**WHAT THE TASK ASKS**
Quote the listing in full, exactly as given, minus any pictures.

**RECORDS SHOWN**
----

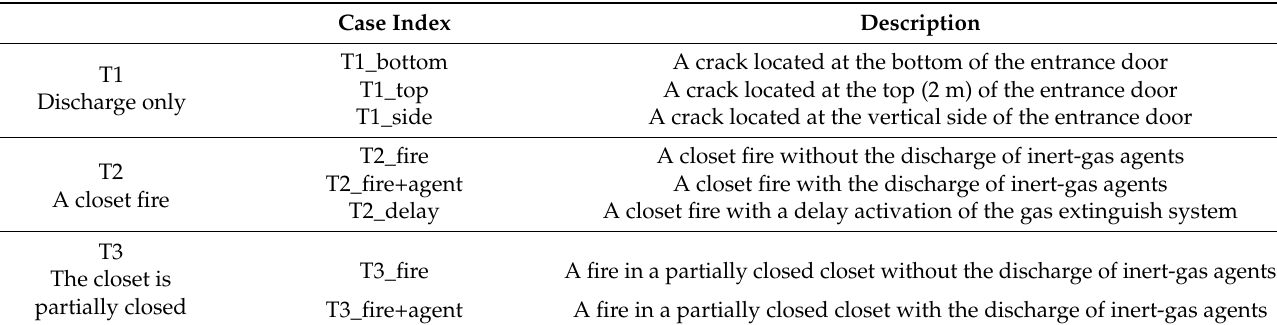
Table 3. Summary of the simulation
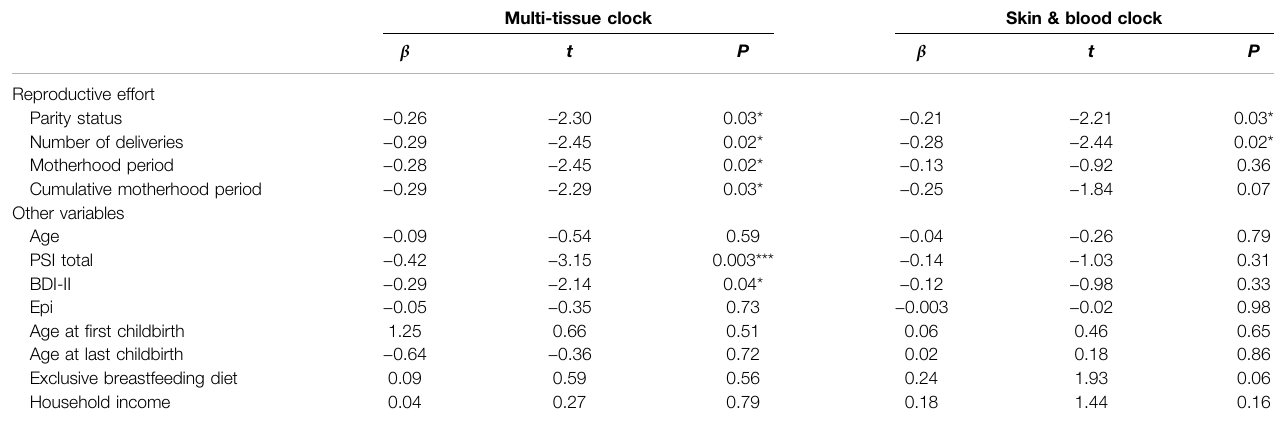
TABLE 2 | Simple linear regression with robust standard errors for mAge accelerations. Multi-tissue clock Skin & blood clock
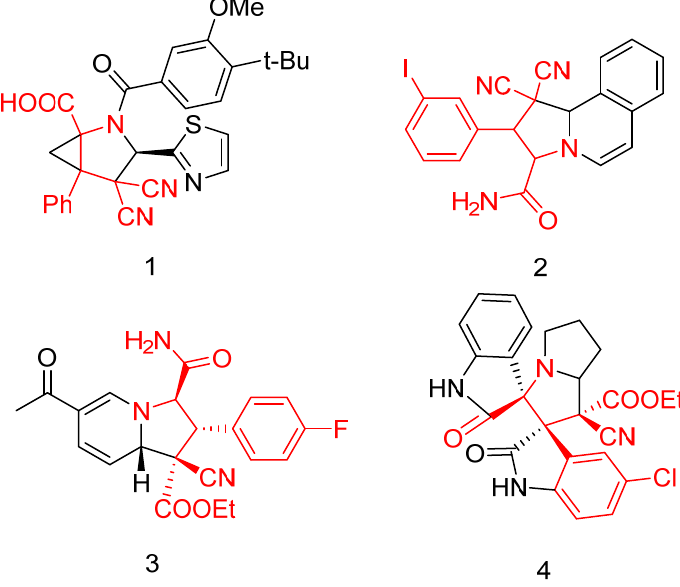
Figure 1. Structures of some biologically important compounds containing α -amino- β - substituted γ , γ - disubstituted butyric acid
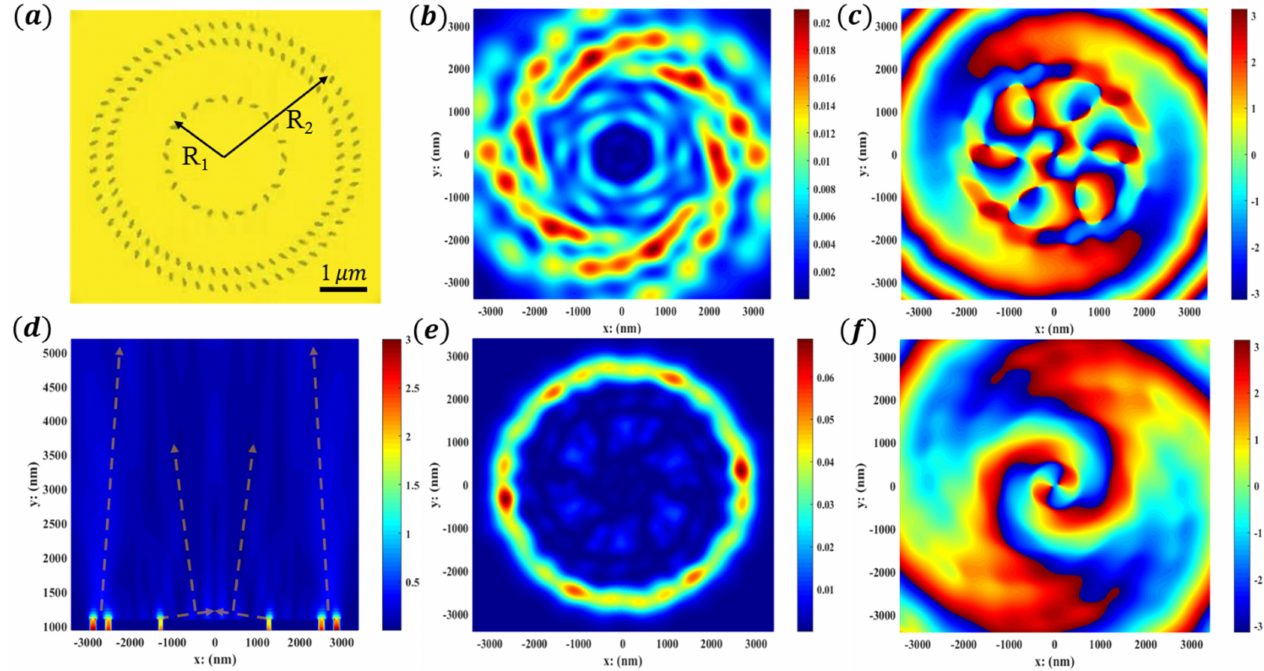
Figure 6. Realization of homologous bi-channel OVs in the near field and far field. ( a ) The array distribution of metal elliptical nanoholes. ( b , c ) Focal ring energy and phase distributions of near-field high-order ( l = 6) OV at z 2 = 1500 nm. ( d ) The electric field distribution of scattered light on the X-Y plane, with the metasurface at the bottom. The dotted lines show the propagation path of OVs. ( e , f ) Focal ring energy and phase distributions of far-field low-order ( l = 2) OV at z 3 = 5000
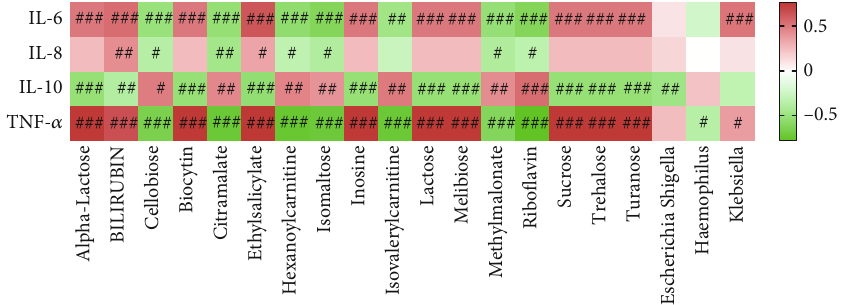
Figure 7: The correlation among gut microbiota, serum metabolites, and in fl ammatory factors. Red represents positive correlation, and green represents negative correlation. # P < 0 : 05 ; ## P < 0 : 01 ; ### P < 0 : 001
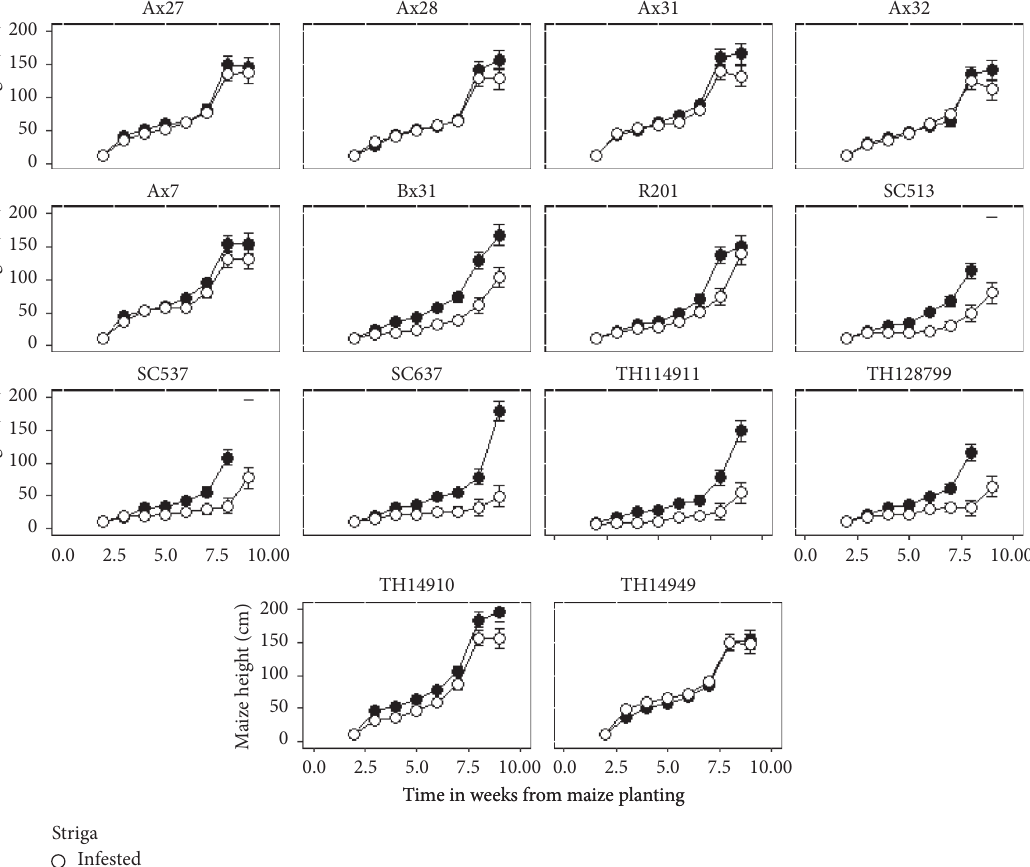
Figure 4: Maize plant heights recorded from 2 nd WACE up to 9 th WACE. Error bars indicate the standard errors shared between four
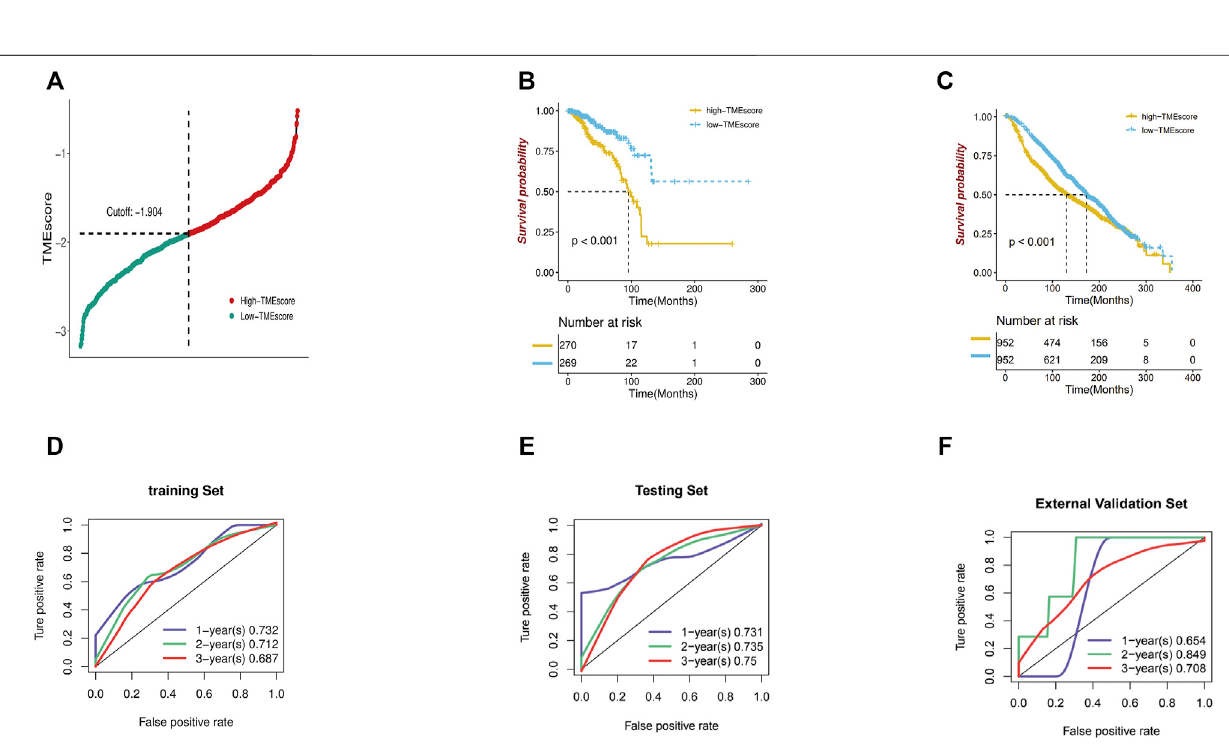
Frontiers in Molecular Biosciences |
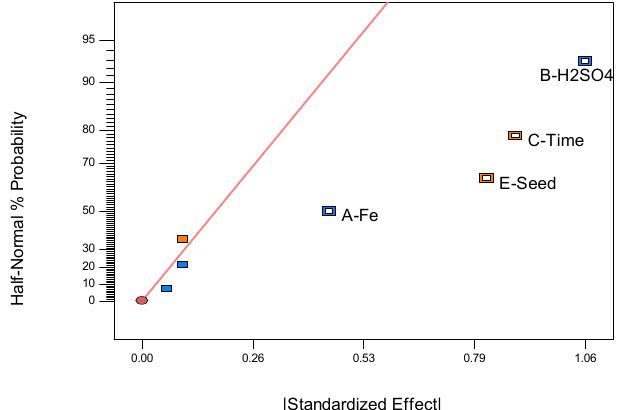
Figure 1. Half-normal probability plot for the factors and their interactions for log (%Fe(III) precipitated).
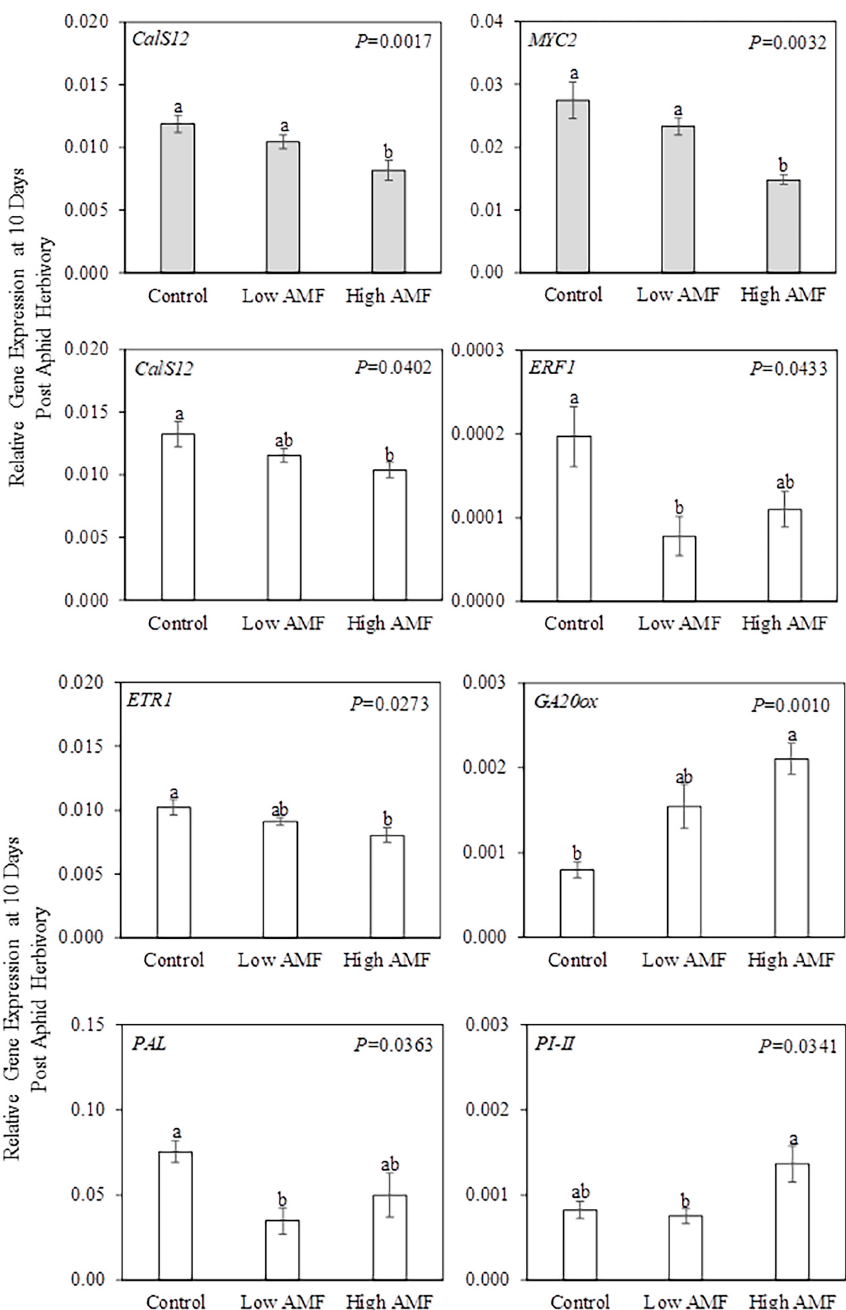
Figure 7. Relative gene expression in systemic leaf (gray bar) and roots (white bar) after 10 days of herbivory by potato aphids ( Macrosiphum euphorbiae ) on potato plants ( Solanum tuberosum ). The PA*AMF interaction was not significant in the two-factor ANOVA, but AM fungal root colonization as a main factor had a significant e ff ect (AMF p ≤ 0.05) on CalS12 , MYC2 , ERF1 , ETR1 , GA20ox , PAL, and PI-II gene expression. Values represent the mean ± SEM (n = 6 for Control / Low AMF / High AMF). The p -values from Table S2 were used to generate this figure. Di ff erent letters indicate significant di ff erence among groups based on the Tukey–Kramer test ( p ≤ 0.05). Control = non-mycorrhizal plants; Low AMF = plants with a low level of AM fungal root colonization; High AMF = plants with a high level of AM fungal root colonization. CalS12 = CALLOSE SYNTHASE 12; ERF1 = ETHYLENE RESPONSE FACTOR 1; ETR1 = ETHYLENE RECEPTOR 1; GA20ox = GIBBERELIC ACID 20-OXIDASE; MYC2 = BASIC-HELIX-LOOP-HELIX TRANSCRIPTION FACTOR; PAL = PHENYLALANINE AMMONIA LYASE; PI-II = POTATO TYPE II PROTEASE INHIBITOR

----

**YOUR SOLUTION**
Table 3. Summary of the simulation
TABLE 2 | Simple linear regression with robust standard errors for mAge accelerations. Multi-tissue clock Skin & blood clock
Figure 1. Structures of some biologically important compounds containing α -amino- β - substituted γ , γ - disubstituted butyric acid
Figure 6. Realization of homologous bi-channel OVs in the near field and far field. ( a ) The array distribution of metal elliptical nanoholes. ( b , c ) Focal ring energy and phase distributions of near-field high-order ( l = 6) OV at z 2 = 1500 nm. ( d ) The electric field distribution of scattered light on the X-Y plane, with the metasurface at the bottom. The dotted lines show the propagation path of OVs. ( e , f ) Focal ring energy and phase distributions of far-field low-order ( l = 2) OV at z 3 = 5000
Figure 7: The correlation among gut microbiota, serum metabolites, and in fl ammatory factors. Red represents positive correlation, and green represents negative correlation. # P < 0 : 05 ; ## P < 0 : 01 ; ### P < 0 : 001
Figure 4: Maize plant heights recorded from 2 nd WACE up to 9 th WACE. Error bars indicate the standard errors shared between four
Frontiers in Molecular Biosciences |
Figure 1. Half-normal probability plot for the factors and their interactions for log (%Fe(III) precipitated).
Figure 7. Relative gene expression in systemic leaf (gray bar) and roots (white bar) after 10 days of herbivory by potato aphids ( Macrosiphum euphorbiae ) on potato plants ( Solanum tuberosum ). The PA*AMF interaction was not significant in the two-factor ANOVA, but AM fungal root colonization as a main factor had a significant e ff ect (AMF p ≤ 0.05) on CalS12 , MYC2 , ERF1 , ETR1 , GA20ox , PAL, and PI-II gene expression. Values represent the mean ± SEM (n = 6 for Control / Low AMF / High AMF). The p -values from Table S2 were used to generate this figure. Di ff erent letters indicate significant di ff erence among groups based on the Tukey–Kramer test ( p ≤ 0.05). Control = non-mycorrhizal plants; Low AMF = plants with a low level of AM fungal root colonization; High AMF = plants with a high level of AM fungal root colonization. CalS12 = CALLOSE SYNTHASE 12; ERF1 = ETHYLENE RESPONSE FACTOR 1; ETR1 = ETHYLENE RECEPTOR 1; GA20ox = GIBBERELIC ACID 20-OXIDASE; MYC2 = BASIC-HELIX-LOOP-HELIX TRANSCRIPTION FACTOR; PAL = PHENYLALANINE AMMONIA LYASE; PI-II = POTATO TYPE II PROTEASE INHIBITOR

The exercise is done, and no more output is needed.